=== READING PASSAGE ===
════════════════

The "Paris Rive Gauche" campus of University Paris 7 "Denis Diderot" is in the south-east of Paris (XIIIth district), between the National Library and the ringroad. It can be accessed from the station "Bibliothèque François-Mitterrand" of RER C or subway line 14, by buses 89, 62, 64, 325, and by the "velib" bicycles (see map of stations).
The Condorcet building is close to the Seine river and has a distinct orange color. From subway line 14, RER C or bus 89 (arrêt "Bibliotèque François Mitterrand") go to the Seine by walking downhill, then turn right. See the map of the district and the detailed map of the building. On these maps, green dots label the building entrances.
Caution: these streets are new. Some commercial maps or GPS systems have not yet incorporated them. Watt street, which is almost identical to Alice Domon and Léonie Duquet, is normally always indicated.
Caution again: this building is subdivided into two subunits, Condorcet A and Condorcet B, which are connected only at the ground floor (as well as a footbridge at 4th floor and another one at 6th floor).
Caution again: at night it is only possible to leave this building through the guarded door on 10 rue Alice Domon and Léonie Duquet, close to the river.
The workshop will be held in room 646A ("Mondrian") of the laboratory Matière et Systèmes Complexes (MSC), on the 6th floor of bâtiment Condorcet A.

════════════════

=== SOURCE INFORMATION ===
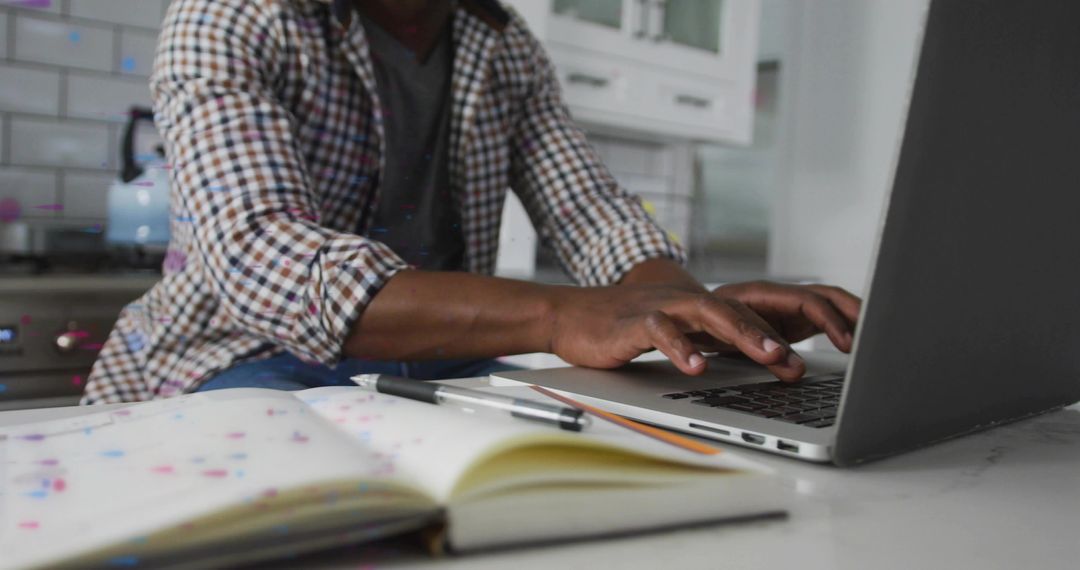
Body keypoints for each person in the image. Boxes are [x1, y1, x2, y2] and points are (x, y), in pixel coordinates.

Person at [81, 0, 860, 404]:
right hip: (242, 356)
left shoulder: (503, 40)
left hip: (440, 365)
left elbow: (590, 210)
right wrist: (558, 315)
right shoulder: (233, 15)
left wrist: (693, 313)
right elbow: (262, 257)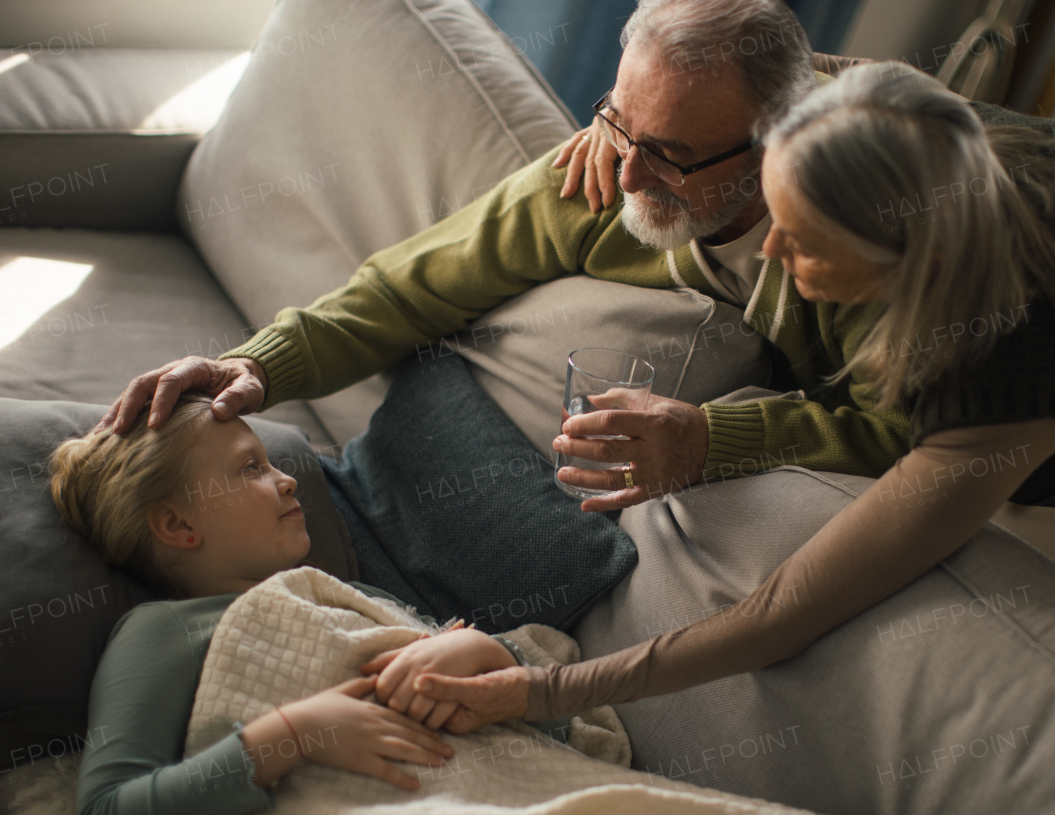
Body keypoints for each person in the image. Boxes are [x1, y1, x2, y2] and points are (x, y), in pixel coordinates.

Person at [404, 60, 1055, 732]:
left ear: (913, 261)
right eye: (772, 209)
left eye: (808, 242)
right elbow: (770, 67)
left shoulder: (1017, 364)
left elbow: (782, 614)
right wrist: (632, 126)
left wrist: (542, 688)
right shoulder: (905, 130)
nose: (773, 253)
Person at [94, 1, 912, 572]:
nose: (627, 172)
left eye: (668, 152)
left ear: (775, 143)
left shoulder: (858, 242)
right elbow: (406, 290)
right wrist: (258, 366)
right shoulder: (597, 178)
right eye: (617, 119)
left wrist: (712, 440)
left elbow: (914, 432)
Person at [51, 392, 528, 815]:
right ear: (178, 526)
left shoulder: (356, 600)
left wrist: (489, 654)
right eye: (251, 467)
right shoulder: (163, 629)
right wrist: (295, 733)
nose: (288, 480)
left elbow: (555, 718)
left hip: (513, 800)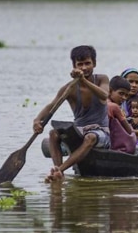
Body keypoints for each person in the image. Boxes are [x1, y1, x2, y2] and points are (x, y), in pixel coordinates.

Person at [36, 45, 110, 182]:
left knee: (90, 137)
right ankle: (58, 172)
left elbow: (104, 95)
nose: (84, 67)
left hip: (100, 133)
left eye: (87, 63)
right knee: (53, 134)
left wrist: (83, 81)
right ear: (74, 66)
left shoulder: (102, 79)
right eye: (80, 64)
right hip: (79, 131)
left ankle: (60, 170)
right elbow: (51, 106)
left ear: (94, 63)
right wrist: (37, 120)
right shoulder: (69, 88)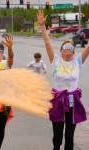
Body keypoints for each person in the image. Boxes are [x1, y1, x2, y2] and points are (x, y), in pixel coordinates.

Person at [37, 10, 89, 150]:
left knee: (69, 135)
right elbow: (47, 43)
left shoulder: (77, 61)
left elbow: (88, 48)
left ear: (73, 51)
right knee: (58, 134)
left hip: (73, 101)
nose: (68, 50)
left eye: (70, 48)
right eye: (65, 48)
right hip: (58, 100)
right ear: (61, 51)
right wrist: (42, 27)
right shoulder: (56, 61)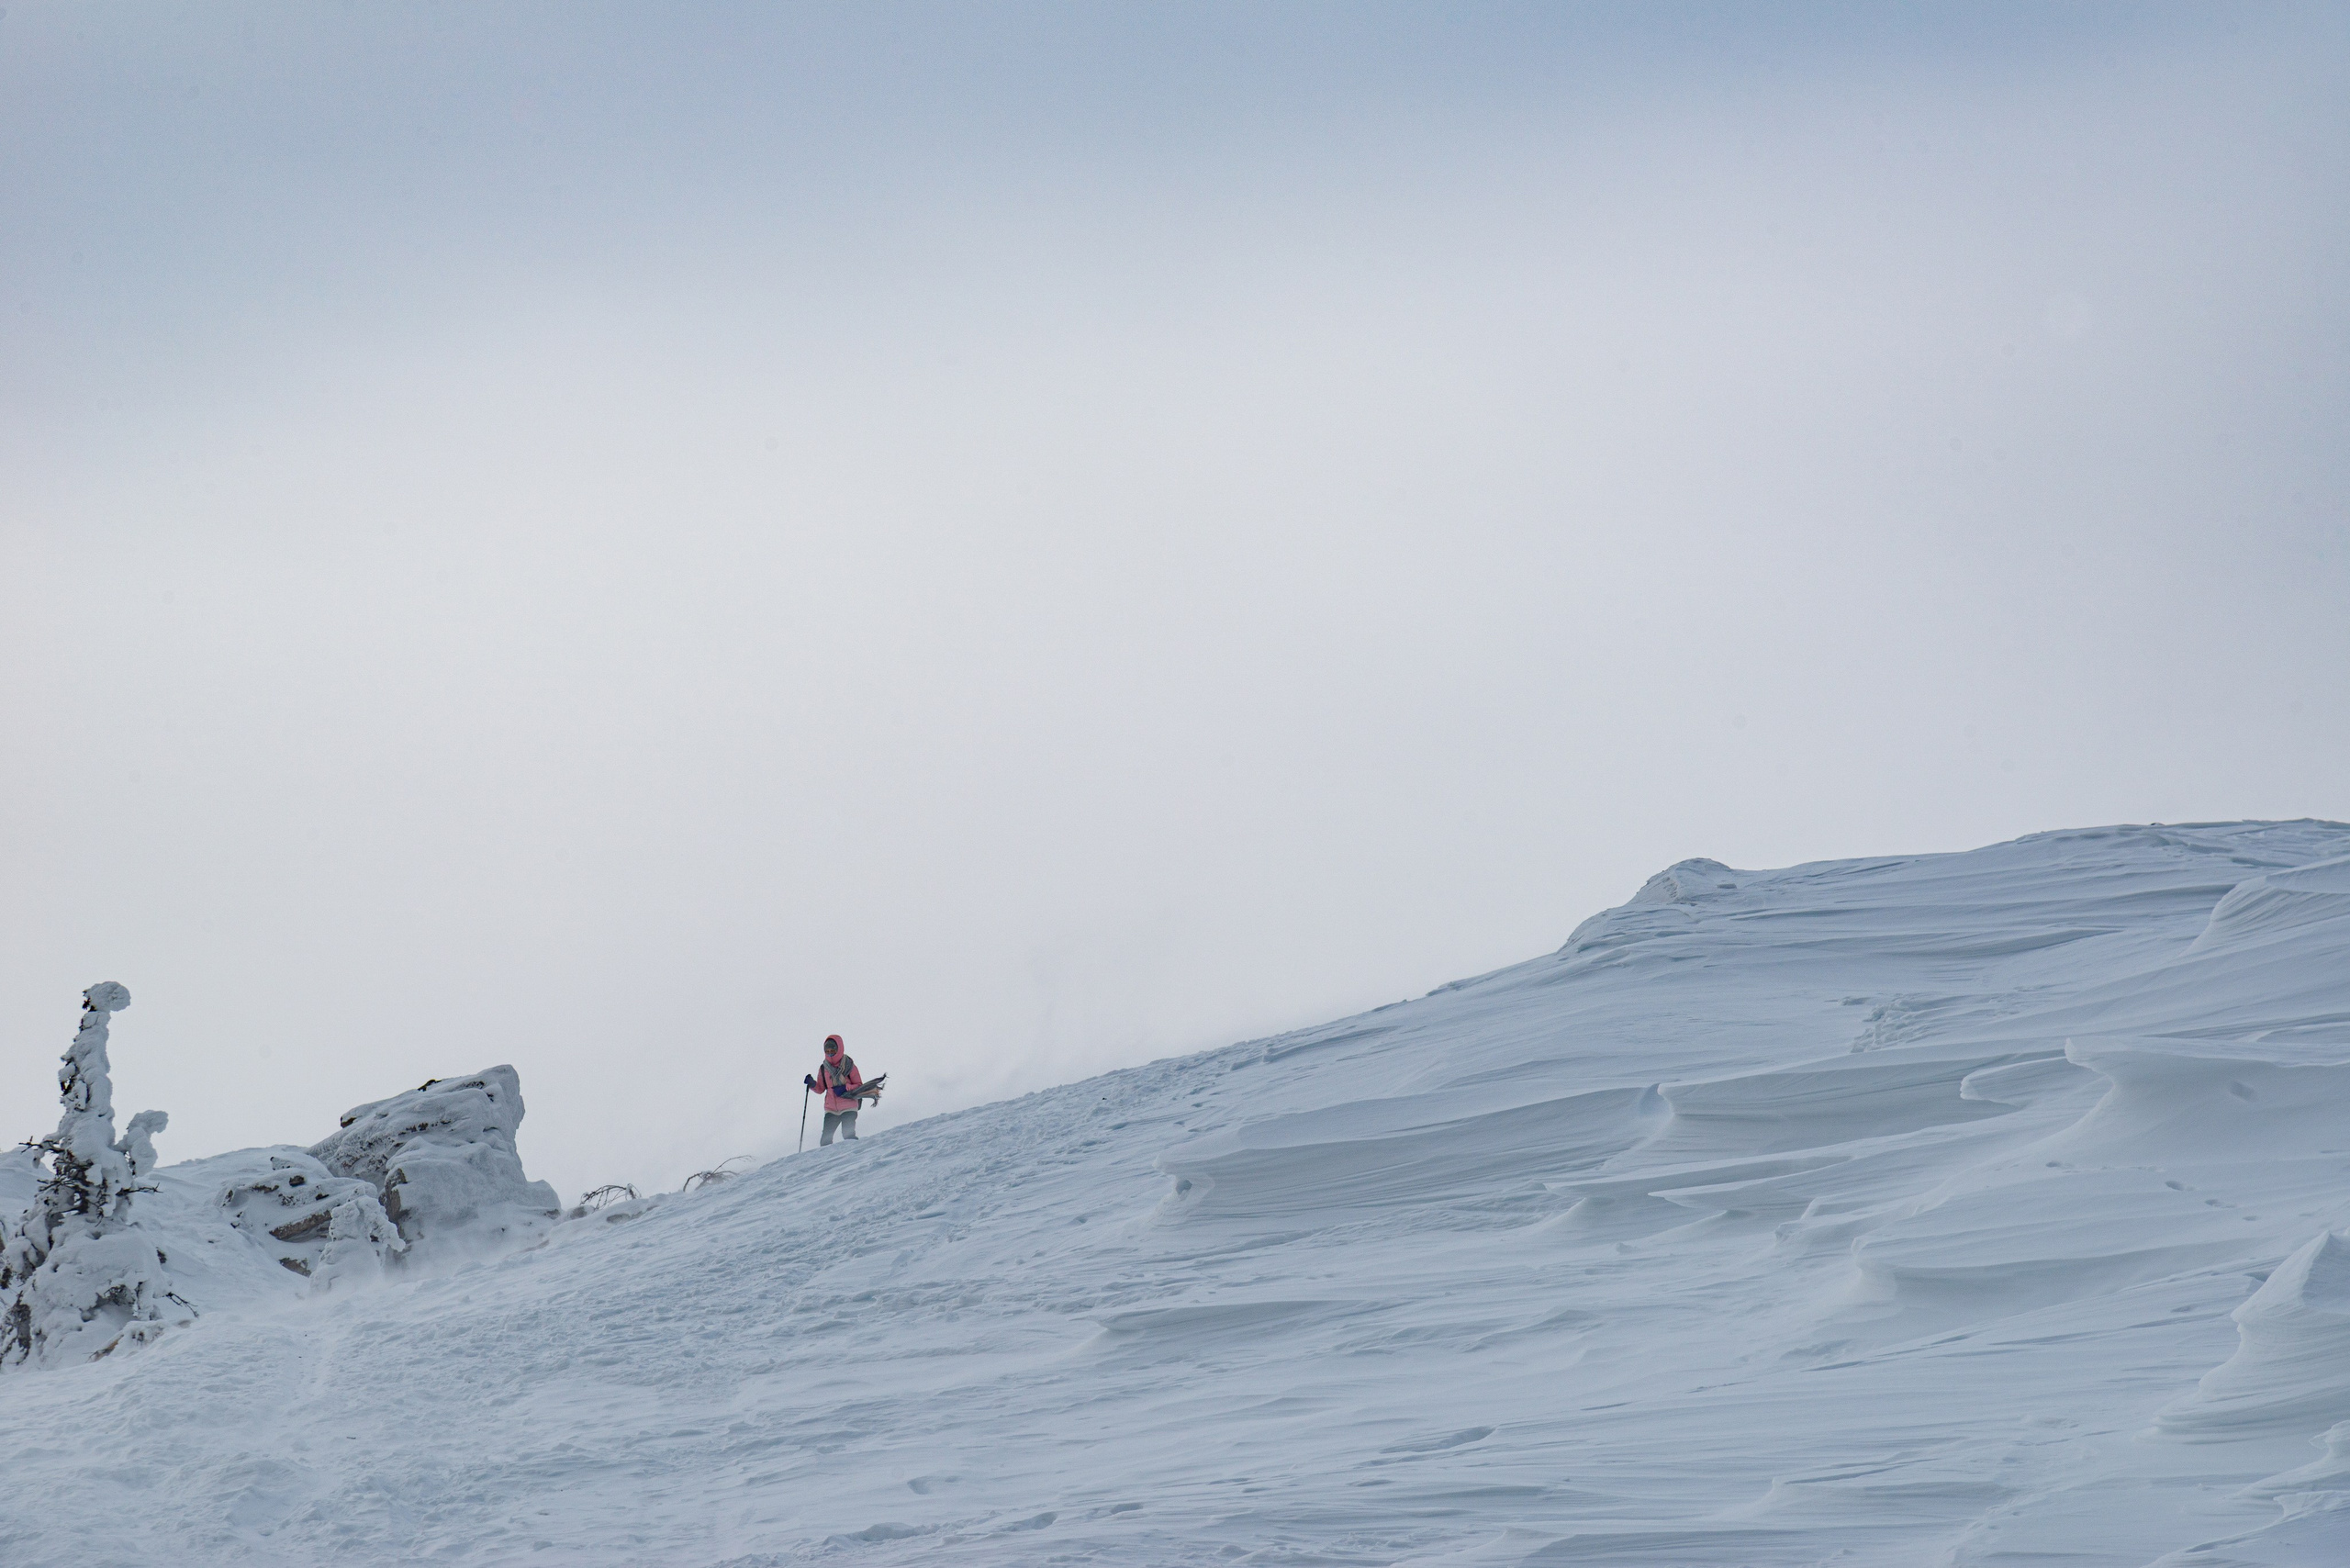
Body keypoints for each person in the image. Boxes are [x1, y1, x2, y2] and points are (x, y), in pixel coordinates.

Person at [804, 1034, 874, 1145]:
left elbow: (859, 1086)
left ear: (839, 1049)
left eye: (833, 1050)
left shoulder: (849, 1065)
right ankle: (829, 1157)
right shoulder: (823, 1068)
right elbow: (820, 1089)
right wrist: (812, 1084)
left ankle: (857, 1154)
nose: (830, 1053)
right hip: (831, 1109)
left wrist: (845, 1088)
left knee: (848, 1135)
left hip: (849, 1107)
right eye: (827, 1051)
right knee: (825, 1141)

════════════════

=== GOAL OF THE EXERCISE ===
According to the campus directions, in which room will the workshop be held? The entries aren't needed for the task.

=== YOUR SOLUTION ===
Room 646A ("Mondrian"), on the 6th floor of bâtiment Condorcet A.